PETRAUSKAS MUSEUM
In 1930, the Petrauskas brothers, the composer of light opera Mikas (1873-1937) and the well-known operatic tenor Kipras (1885-1968), built a large, imposing house on a hill above Kaunas. Mikas took up residence on the left side, Kipras on the right. Today it is a museum of Lithuanian music with a recital room seating nearly 100. On the ground floor, across from the recital room, are exhibitions devoted to the brothers; upstairs, Kipras’s first-floor flat is maintained and in the room to the left the museum also houses an exhibition on the life and works of the Petrauskas’ friend and colleague, Stasys Simkus (see Simkus).
PETRAUSKAS MUSEUM Photo Gallery
Kipras is given pride of place because of his greater stature in the musical world and because, unlike his elder brother, who emigrated in 1907, he was based in Lithuania all his life. In 1920 he was among the founders of the Kaunas Opera House and he was later professor at Vilnius Conservatory (now the Lithuanian Academy of Music). Mikas returned to Lithuania only in 1930, after
23 years in the USA, where he promoted Lithuanian music and put together operettas in Lithuanian, performed in New York and in Boston, where in 1917 he founded the Lithuanian Music School. The brothers are buried together in Vilnius in the Rasos Cemetery.

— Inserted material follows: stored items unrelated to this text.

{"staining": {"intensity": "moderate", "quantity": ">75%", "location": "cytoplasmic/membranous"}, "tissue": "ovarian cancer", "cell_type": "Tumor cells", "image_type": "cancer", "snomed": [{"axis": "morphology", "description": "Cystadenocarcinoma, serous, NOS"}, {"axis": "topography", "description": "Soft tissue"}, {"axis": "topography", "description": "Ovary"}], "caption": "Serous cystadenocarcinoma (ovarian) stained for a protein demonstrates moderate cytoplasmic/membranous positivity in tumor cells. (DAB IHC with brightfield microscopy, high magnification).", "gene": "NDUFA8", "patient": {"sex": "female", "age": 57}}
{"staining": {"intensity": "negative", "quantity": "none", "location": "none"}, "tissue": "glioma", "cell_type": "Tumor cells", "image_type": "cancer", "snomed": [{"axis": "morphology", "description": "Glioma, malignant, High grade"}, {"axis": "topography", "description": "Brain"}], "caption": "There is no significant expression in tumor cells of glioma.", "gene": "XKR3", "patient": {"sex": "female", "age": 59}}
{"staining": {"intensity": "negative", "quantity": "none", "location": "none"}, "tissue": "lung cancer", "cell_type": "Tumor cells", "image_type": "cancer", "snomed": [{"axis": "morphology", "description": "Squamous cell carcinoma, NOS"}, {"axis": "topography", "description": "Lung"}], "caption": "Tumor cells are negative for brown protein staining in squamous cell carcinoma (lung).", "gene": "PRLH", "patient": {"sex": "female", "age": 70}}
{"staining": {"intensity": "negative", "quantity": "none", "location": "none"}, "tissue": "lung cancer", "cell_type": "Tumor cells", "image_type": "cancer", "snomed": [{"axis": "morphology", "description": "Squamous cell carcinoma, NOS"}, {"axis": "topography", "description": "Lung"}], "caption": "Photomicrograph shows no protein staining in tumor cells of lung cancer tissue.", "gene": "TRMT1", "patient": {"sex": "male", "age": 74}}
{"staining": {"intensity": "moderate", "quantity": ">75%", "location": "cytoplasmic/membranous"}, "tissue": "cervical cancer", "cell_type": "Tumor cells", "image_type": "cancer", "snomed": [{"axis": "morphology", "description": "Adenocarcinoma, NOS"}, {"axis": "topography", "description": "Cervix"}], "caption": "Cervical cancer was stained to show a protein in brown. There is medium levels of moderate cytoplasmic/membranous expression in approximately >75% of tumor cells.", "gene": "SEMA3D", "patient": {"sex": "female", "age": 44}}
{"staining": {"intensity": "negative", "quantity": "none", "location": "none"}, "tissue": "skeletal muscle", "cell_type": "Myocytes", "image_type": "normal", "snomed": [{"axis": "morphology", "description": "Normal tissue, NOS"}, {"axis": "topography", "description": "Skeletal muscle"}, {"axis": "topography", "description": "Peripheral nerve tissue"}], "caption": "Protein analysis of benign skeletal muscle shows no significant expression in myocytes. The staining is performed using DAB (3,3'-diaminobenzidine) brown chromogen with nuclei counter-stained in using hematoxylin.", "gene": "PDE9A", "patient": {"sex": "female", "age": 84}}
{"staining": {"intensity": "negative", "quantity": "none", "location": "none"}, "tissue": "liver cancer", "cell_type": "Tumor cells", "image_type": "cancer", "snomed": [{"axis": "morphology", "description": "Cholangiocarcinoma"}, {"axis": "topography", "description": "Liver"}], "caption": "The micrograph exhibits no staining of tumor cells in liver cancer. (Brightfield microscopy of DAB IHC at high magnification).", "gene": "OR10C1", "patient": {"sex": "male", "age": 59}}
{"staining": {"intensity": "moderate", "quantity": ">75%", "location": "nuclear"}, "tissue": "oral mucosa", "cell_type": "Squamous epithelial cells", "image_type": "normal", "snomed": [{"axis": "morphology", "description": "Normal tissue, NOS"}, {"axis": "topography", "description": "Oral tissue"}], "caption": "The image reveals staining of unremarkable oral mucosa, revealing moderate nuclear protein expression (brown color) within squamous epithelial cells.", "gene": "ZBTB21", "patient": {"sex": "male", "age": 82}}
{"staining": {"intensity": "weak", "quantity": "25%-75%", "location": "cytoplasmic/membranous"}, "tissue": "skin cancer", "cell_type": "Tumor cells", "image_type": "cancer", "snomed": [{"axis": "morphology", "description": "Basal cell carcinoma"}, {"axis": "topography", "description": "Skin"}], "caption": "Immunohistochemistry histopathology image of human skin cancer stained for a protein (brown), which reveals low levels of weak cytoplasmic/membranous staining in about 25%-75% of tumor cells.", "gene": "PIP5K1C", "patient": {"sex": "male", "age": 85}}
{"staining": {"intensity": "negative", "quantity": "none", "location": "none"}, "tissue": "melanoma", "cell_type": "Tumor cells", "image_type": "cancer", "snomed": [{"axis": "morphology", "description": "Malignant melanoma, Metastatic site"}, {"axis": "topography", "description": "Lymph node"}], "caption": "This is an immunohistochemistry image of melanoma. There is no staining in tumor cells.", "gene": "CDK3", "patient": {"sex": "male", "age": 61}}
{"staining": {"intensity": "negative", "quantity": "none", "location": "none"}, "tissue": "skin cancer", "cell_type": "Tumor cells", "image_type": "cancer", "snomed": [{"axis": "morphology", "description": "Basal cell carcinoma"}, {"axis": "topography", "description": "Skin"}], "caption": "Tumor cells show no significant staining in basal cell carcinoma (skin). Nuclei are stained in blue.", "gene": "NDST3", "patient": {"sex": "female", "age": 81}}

The exhibition devoted to Mikas – who composed what is generally regarded as the first Lithuanian opera, Birute (given in Vilnius in 1906, with his brother singing: it is really a play with music) – is chronologically organized and illustrated with facsimiles of music, pictures, documents, posters and programmes and a handsome portrait of his first wife. The adjoining room is devoted to Kipras’s career, displaying his costumes and his own concert clothes; there are photographs of him in different roles, programmes and recordings, and personal belongings including his prized collection of fishing lures.